-- Görev Tanımı --
Aşağıdaki kampüs ziyareti metnini iki cümleyle özetleyin.

══ Metin

Bir Günlük Gençlik …

Tarih

Bir özel sektör şirketinde çalışan adam, O gün sanki şehirler arası bir yolculuk yapmışçasına uzun sürede birinci köprü üzerinden boğazın kıyısında , hep önünden geçipde hiç içeri girmek nasip olmayan Üniversitenin havalı kampüsüne ulaştığında saat 11 sularıydı.
Bu standartı ve ayarı olmayan Şehri-İstanbul denen uçsuz bucaksız metropolde , topu topu 25 kilometrelik bir yolun nasıl olup da bir buçuk saat sürdüğüne inanamaz vaziyette kampüsün otoparkına doğru ilerlerken gördüğü boğaz manzarası bir anda bütün yorgunluğunu silip atacak cinsten muhteşem bir manzaraydı.
‘’Değer be kardeşim bu kentin çilesini çekmeye’’ diye düşünürken bir yandan da arabasından inip kampüsün eskiden Feriye Sarayının ek binalarından biriyken bu gün Üniversitenin İletişim Fakültesi olan eski ama ihtişamlı binaya doğru yürüdü ağır ağır.
Bina girer girmez insanı içine alıveren yüksek tavanlı, tarihi film platolarını andıran bir binaydı. Üçüncü kata çıkıp orada bir toplantıya katılması gerekiyordu , gözü merdivenleri ararken sağ taraftaki koridorda sonradan yapılmış ama yapılırken bu binanın ruhuna hakaret edercesine konduruluvermiş derme çatma asansörü gördü ve ister istemez, zaten 10 dakika kadar geciktiği toplantıya yetişebilmek üzere bu iğreti asansöre binmek için hareketlendi.
Toplantı salonuna girdiğinde cam kenarı bir yer aradı hemen gözleri, en az bir buçuk saat buradaydı mecburen , bari arada kaçamak bakışlarla eşsiz manzaradan nasibini alsa fena mı olurdu. Toplantının konuşmacısı akademisyen bayan usul usul konuştukça göz kapakları ağırlaşan adam bir yandan kendi öğrencilik günleri anımsıyor bir yandan da bu hocanın öğrencilerine Allah kolaylık versin diye düşünüyordu içinden.
Tamı tamına bir buçuk saat süren toplantı bittiğinde koşarcasına attı kendini binadan dışarı. Kafasına koymuştu toplantı sırasında, kampüsten hemen ayrılmayıp öğlen yemeğini denize sıfır harika manzaralı öğrenci kafeteryasında yiyip biraz keyfini çıkaracaktı bu güzel ve güneşli günün.

════
══ Çıkarılan Veriler

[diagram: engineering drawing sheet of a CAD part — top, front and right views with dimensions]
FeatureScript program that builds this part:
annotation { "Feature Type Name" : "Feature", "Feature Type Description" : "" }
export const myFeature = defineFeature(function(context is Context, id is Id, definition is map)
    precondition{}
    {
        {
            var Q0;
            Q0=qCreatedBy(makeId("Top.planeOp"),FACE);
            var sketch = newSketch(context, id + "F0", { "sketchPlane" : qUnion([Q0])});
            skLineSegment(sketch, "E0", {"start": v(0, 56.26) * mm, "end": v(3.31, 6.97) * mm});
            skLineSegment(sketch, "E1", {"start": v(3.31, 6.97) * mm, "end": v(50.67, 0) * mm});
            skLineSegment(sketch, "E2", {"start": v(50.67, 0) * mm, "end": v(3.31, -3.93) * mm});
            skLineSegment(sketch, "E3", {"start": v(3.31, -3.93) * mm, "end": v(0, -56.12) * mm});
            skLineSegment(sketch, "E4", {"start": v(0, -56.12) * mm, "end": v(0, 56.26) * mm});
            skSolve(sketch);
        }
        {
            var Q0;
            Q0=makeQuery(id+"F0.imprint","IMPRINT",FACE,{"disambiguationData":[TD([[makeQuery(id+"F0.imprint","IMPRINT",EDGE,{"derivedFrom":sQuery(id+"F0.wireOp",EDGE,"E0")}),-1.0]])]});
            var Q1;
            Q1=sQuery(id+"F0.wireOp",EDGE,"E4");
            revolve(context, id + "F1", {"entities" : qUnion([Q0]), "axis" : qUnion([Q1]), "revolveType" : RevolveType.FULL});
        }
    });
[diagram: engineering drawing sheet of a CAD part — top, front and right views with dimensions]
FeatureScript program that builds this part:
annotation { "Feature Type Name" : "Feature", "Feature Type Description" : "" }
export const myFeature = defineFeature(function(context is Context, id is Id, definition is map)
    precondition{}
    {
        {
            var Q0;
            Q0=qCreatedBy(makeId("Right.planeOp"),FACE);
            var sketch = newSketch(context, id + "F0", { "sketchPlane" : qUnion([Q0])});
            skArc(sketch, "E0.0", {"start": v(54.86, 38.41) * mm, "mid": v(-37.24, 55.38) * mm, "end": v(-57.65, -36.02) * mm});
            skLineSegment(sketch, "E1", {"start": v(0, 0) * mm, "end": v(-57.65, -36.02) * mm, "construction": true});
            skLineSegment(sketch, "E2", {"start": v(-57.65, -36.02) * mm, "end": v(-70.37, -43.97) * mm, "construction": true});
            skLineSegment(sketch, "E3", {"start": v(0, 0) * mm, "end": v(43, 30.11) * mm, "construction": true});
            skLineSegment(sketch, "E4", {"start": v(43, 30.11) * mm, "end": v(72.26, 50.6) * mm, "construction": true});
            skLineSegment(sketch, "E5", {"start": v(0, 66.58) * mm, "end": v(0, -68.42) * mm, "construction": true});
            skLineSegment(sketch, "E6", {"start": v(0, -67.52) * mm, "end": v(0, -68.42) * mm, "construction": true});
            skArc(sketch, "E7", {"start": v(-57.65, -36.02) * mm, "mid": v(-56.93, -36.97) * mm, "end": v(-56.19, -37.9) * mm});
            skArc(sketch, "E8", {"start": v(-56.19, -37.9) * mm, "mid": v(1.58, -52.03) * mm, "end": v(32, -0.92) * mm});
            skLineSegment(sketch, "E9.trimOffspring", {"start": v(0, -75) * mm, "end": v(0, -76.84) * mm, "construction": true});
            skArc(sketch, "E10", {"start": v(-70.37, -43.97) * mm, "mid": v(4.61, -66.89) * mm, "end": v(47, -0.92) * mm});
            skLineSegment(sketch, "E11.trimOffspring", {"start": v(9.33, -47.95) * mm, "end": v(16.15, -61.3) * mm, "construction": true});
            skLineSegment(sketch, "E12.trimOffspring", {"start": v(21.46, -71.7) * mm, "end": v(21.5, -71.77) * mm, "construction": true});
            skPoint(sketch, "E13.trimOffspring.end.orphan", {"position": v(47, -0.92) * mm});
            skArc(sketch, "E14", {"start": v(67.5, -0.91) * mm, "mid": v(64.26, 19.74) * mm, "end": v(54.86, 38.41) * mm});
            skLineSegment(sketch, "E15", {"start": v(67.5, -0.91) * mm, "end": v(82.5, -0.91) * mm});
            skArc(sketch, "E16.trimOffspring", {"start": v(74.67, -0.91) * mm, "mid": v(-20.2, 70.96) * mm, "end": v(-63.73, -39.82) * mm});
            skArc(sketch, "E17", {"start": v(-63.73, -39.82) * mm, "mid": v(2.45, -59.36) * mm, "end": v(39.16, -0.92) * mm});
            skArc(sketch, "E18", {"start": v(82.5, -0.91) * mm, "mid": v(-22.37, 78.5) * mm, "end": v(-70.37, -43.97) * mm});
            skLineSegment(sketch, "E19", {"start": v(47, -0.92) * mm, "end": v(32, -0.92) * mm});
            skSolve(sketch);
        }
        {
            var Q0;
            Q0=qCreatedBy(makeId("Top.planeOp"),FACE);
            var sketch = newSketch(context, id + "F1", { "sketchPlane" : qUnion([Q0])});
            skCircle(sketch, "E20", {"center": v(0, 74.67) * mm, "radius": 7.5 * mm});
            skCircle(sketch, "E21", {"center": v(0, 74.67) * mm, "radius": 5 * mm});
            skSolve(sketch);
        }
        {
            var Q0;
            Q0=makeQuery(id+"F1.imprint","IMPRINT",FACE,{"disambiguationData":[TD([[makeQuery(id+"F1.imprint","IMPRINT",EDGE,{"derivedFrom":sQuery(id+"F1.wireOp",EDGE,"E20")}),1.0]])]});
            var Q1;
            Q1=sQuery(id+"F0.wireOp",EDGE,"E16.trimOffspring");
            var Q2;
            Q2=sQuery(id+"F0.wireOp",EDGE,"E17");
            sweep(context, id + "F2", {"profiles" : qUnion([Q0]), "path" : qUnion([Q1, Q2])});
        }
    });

════

-- Görev Yanıtı --
Özel sektörde çalışan bir adam, 25 kilometrelik yolu bir buçuk saatte aşarak saat 11 sularında Boğaz kıyısındaki üniversite kampüsüne varır ve gördüğü Boğaz manzarası bütün yorgunluğunu siler. Eskiden Feriye Sarayı'nın ek binası olan İletişim Fakültesi'nde zaten 10 dakika kadar geciktiği üçüncü kattaki toplantıya yetişmek için derme çatma asansöre yönelir, akademisyenin konuşması sırasında göz kapakları ağırlaşır ve bir buçuk saat süren toplantı bitince, öğle yemeğini denize sıfır öğrenci kafeteryasında yemeye karar vermiş olarak binadan dışarı fırlar.